Walter Passarge (born May 23, 1898 in Erfurt; † July 30, 1958 in Mannheim) was a German art historian and Director of the Städtischen Kunsthalle Mannheim.

== Career ==
Passarge studied art history and received his doctorate in 1923 at the University of Leipzig under Wilhelm Pinder with a thesis on the German Vesper image in the Middle Ages. He initially worked as an art historian at the Museum in Erfurt from 1922 to 1925, then until 1927 as a lecturer at the State Art Academy in Kassel and until 1936 as assistant director at the Thaulow Museum and as a lecturer at the craft school in Kiel. From July 1, 1936 until his death, he was director of the city art gallery in Mannheim (Städtischen Kunsthalle Mannheim). During his time at the Kunsthalle Mannheim there, he was mainly concerned with the second wave of Nazi confiscations in 1937 and their influence on the selection of the art on display. He shifted the focus of the Mannheim Kunsthalle to the politically less sensitive arts and crafts.
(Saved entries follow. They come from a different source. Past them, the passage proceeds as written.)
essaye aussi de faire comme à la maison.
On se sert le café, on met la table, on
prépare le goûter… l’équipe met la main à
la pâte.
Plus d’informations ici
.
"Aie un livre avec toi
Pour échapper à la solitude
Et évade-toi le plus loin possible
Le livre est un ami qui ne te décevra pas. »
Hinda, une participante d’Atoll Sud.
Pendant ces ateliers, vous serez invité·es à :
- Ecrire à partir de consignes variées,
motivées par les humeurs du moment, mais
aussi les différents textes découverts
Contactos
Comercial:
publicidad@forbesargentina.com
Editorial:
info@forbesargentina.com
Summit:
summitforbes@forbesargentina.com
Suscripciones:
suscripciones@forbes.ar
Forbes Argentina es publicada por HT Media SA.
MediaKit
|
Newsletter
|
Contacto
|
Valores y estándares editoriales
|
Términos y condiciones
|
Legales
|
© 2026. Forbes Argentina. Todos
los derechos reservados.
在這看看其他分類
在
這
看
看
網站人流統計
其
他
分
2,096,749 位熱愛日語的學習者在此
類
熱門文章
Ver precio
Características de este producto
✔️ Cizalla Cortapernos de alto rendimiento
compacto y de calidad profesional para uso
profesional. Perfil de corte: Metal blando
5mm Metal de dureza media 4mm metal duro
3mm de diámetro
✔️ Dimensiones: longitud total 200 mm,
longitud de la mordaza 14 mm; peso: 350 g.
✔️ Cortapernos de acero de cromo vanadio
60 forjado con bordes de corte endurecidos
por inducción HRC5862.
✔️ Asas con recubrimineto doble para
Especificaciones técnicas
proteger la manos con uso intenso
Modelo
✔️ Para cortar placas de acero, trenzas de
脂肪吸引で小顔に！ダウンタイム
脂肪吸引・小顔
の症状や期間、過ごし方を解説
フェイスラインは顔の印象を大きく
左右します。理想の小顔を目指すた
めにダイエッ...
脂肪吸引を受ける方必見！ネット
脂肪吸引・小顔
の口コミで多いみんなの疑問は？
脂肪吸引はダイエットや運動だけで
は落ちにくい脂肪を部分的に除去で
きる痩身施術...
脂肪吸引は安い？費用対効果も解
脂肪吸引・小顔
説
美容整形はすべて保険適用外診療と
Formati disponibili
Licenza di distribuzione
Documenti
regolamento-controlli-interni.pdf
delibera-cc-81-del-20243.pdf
After the Second World War, it was up to him to rebuild the Kunsthalle, which had been greatly reduced by the effects of National Socialism and World War II, with a special focus on German and modern art as well as the collections of the 19th and 20th centuries. He published widely on a wide variety of art-historical topics.

== Literature ==

- Gustav Friedrich Hartlaub: Walter Passarge †. In: Mannheimer Hefte. 1958, 2, S. 38–39.